■ Task directions ■
Give back the full material exactly. Omit no line.

■ Data records ■
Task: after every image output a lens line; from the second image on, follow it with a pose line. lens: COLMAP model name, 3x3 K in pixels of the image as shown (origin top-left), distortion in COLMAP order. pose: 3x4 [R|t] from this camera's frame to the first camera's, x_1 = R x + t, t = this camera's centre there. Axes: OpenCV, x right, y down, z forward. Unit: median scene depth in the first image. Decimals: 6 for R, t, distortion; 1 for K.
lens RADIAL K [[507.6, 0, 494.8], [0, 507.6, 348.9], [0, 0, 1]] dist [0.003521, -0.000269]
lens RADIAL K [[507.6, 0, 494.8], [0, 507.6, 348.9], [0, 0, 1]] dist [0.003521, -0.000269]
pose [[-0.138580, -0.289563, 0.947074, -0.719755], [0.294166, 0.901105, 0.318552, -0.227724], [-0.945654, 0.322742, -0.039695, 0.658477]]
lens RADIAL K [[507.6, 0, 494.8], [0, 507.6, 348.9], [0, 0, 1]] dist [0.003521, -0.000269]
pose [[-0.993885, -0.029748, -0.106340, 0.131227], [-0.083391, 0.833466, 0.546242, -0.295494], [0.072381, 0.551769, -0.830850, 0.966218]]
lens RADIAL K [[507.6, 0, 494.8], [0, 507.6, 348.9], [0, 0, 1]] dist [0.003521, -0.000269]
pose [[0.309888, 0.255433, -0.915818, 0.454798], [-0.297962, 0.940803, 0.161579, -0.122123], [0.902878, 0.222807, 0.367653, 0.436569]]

■ Your response ■
Task: after every image output a lens line; from the second image on, follow it with a pose line. lens: COLMAP model name, 3x3 K in pixels of the image as shown (origin top-left), distortion in COLMAP order. pose: 3x4 [R|t] from this camera's frame to the first camera's, x_1 = R x + t, t = this camera's centre there. Axes: OpenCV, x right, y down, z forward. Unit: median scene depth in the first image. Decimals: 6 for R, t, distortion; 1 for K.
lens RADIAL K [[507.6, 0, 494.8], [0, 507.6, 348.9], [0, 0, 1]] dist [0.003521, -0.000269]
lens RADIAL K [[507.6, 0, 494.8], [0, 507.6, 348.9], [0, 0, 1]] dist [0.003521, -0.000269]
pose [[-0.138580, -0.289563, 0.947074, -0.719755], [0.294166, 0.901105, 0.318552, -0.227724], [-0.945654, 0.322742, -0.039695, 0.658477]]
lens RADIAL K [[507.6, 0, 494.8], [0, 507.6, 348.9], [0, 0, 1]] dist [0.003521, -0.000269]
pose [[-0.993885, -0.029748, -0.106340, 0.131227], [-0.083391, 0.833466, 0.546242, -0.295494], [0.072381, 0.551769, -0.830850, 0.966218]]
lens RADIAL K [[507.6, 0, 494.8], [0, 507.6, 348.9], [0, 0, 1]] dist [0.003521, -0.000269]
pose [[0.309888, 0.255433, -0.915818, 0.454798], [-0.297962, 0.940803, 0.161579, -0.122123], [0.902878, 0.222807, 0.367653, 0.436569]]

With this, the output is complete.